— DIRECTIONS —
Look through the data below for the line with "possiamo fornirti contenuti", and transcribe it exactly together with each line after it up to and including the line with "prima e terza". Give nothing else.

— THE DATA —
----------

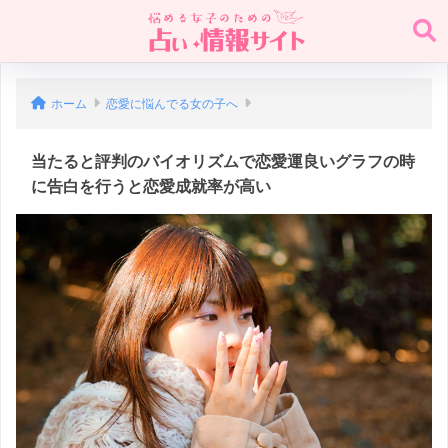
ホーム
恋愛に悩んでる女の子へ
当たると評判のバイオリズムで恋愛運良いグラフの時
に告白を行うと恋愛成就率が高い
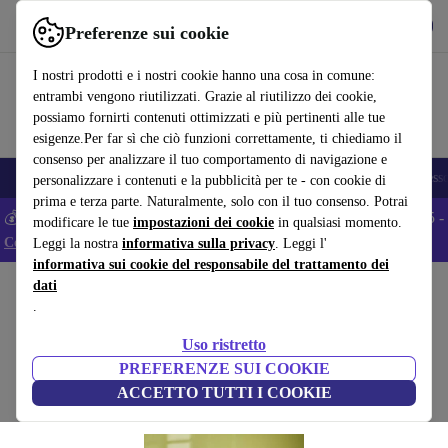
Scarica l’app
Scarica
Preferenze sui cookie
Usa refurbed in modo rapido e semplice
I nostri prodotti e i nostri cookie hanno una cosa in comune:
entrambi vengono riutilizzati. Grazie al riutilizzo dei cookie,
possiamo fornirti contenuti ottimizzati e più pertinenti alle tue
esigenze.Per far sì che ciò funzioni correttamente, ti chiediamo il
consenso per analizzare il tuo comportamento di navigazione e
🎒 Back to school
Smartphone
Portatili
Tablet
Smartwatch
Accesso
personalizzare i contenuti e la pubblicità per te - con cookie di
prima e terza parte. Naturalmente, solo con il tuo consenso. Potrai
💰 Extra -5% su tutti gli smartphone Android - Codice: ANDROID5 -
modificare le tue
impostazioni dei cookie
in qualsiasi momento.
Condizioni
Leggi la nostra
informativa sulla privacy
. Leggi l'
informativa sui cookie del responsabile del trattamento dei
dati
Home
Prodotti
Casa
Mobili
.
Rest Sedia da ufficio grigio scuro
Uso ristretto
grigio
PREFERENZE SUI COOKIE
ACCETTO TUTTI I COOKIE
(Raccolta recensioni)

----------

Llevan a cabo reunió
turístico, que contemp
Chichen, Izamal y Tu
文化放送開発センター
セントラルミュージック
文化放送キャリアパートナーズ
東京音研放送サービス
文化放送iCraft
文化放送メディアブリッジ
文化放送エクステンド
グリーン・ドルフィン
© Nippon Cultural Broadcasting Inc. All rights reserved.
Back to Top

----------

— OUTPUT —
possiamo fornirti contenuti ottimizzati e più pertinenti alle tue
esigenze.Per far sì che ciò funzioni correttamente, ti chiediamo il
consenso per analizzare il tuo comportamento di navigazione e
🎒 Back to school
Smartphone
Portatili
Tablet
Smartwatch
Accesso
personalizzare i contenuti e la pubblicità per te - con cookie di
prima e terza parte. Naturalmente, solo con il tuo consenso. Potrai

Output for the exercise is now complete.